Des coups insistants furent donnés à la porte alors que les princes s'étaient levés pour aller parler à Duo.
« Entrez »
« Majestés, une personne vient de sauter dans les douves du troisième étage semble-t-il. »
Les princes se regardèrent puis se mirent à courir.
« Je vais aller chercher des couvertures » dit Sally en sortant. Le roi hocha la tête en signe d'assentiment puis ferma les yeux, attendant, inquiet, l'issue de cette matinée.
Les princes traversèrent le pont puis, imitant les hommes déjà sur place, regardèrent attentivement les flots à la recherche d'un quelconque signe du châtain. Soudain, un cri les alerta et ils s'approchèrent de l'homme en courant.
« Je viens d'apercevoir une tête dans les remous mais elle a tout de suite été aspirée par les eaux. »
« Où ? » Les princes suivirent le doigt du regard puis se mirent à courir plus en aval. Considérant qu'ils avaient assez pris d'avance, ils regardèrent plus en amont essayant de voir quelque chose, un signe qu'il ne se soit pas encore noyé. Le bout d'une natte apparut dans leur champ de vision et Heero entra dans l'eau tenant fermement la main de son frère. Ce dernier attrapa la main d'un soldat et se glissa lui aussi dans le courant indompté. Alors que le corps de Duo allait une nouvelle fois repartir dans les profondeurs, Heero l'attrapa par le bras puis se fit tirer par les soldats venus les aider. Ils remontèrent sur la berge, essoufflés par la lutte qu'ils avaient du mener contre le froid et le courant et allongèrent Duo. Ce dernier avait les lèvres complètement bleues et son corps était froid, immobile. Il ne respirait plus.
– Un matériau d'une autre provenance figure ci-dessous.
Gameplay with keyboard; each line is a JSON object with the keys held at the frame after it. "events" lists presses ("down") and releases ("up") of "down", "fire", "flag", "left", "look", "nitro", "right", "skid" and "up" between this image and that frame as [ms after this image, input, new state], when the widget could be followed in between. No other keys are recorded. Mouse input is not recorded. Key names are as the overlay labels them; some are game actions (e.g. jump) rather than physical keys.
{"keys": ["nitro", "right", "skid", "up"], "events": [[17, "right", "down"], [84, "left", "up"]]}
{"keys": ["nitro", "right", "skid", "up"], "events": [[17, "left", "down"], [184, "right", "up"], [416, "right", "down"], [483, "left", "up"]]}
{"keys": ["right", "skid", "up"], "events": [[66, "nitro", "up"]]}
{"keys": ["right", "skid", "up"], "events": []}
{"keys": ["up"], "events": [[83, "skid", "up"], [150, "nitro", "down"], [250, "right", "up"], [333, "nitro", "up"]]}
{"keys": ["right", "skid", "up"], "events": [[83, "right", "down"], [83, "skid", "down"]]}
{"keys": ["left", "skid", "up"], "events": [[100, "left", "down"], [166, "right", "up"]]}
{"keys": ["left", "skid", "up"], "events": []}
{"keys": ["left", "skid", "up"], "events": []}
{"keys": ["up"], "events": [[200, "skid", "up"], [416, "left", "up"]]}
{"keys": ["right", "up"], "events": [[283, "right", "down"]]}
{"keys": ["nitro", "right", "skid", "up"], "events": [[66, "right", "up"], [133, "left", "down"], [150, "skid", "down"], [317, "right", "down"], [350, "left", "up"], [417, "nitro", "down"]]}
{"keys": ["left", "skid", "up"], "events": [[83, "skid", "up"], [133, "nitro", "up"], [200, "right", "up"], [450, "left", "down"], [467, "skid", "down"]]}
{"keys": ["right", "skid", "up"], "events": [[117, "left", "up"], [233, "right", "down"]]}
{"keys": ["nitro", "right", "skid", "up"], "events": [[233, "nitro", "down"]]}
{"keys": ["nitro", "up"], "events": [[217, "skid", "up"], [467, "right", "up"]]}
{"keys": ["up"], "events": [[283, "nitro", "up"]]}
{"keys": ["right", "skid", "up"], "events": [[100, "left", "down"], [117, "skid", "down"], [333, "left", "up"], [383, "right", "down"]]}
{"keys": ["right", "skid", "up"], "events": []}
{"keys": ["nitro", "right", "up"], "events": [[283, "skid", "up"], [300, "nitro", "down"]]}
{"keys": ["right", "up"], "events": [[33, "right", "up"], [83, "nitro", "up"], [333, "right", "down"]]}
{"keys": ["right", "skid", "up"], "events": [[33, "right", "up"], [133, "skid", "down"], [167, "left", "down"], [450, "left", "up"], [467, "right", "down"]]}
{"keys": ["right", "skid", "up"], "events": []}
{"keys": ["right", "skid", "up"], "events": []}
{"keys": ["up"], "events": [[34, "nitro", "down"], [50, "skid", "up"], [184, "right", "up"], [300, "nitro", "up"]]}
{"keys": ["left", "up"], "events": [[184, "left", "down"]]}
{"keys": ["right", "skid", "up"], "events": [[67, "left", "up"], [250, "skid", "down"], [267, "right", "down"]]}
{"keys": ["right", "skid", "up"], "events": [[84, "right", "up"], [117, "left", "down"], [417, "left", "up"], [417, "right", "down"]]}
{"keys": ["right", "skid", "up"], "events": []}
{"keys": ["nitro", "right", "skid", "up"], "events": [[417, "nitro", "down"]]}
Les princes commencèrent un massage cardiaque alors que Sally arrivait en courant, portant sa trousse médicale et des couvertures. Le souffle de Heero entrait dans le corps inerte alors que Trowa appuyait en rythme sur son torse. Premier essai… Deuxième essai…Troisième essai…
« Duo, t'a intérêt à revenir pour qu'on puisse s'excuser » cria Heero. Quatrième essai…
« S'il te plaît, reviens » implora Trowa. Des larmes coulaient sur leurs joues mais ils s'en foutaient. Ils lui avaient fait du mal, encore une fois, à lui, à la seule personne qui avait réussie à pénétrer leur coquille. Cinqu… Duo aspira brutalement, ouvrant les yeux brusquement et recracha une bonne partie de l'eau qu'il avait avalée. Il toussa alors que Sally, qui avait repoussé les princes, l'enveloppait de plusieurs couvertures et le frictionnait doucement. Tout son corps était secoué de tremblements et il était en état de choc. Elle avisa un soldat assez costaud à proximité et lui demanda de l'amener dans la salle de soins. Acquiescant, il prit doucement le jeune garçon dans ses bras et s'éloigna d'un bon pas vers les portes du château. Elle rassembla ses affaires puis regarda les princes, qui étaient eux aussi emmitouflés dans des couvertures.
« Prenez un bain chaud et allez voir le roi, pour l'avertir de la situation. » Sa voix était autoritaire et n'admettait aucune réplique. Les princes hochèrent la tête et se levèrent, la suivant vers le château.
TSUZUKI
Petit mot de l'auteur :
Ce chapitre est un peu plus court parce que je ne voulais pas couper en plein milieu du paragraphe suivant !
Sinon, petit rebondissement dans l'histoire comme vous avez pu le voir, mais bon c'est normal hein, faut quand même que je tienne encore plusieurs chapitres sans ennuyer les lectrices(teurs), lol.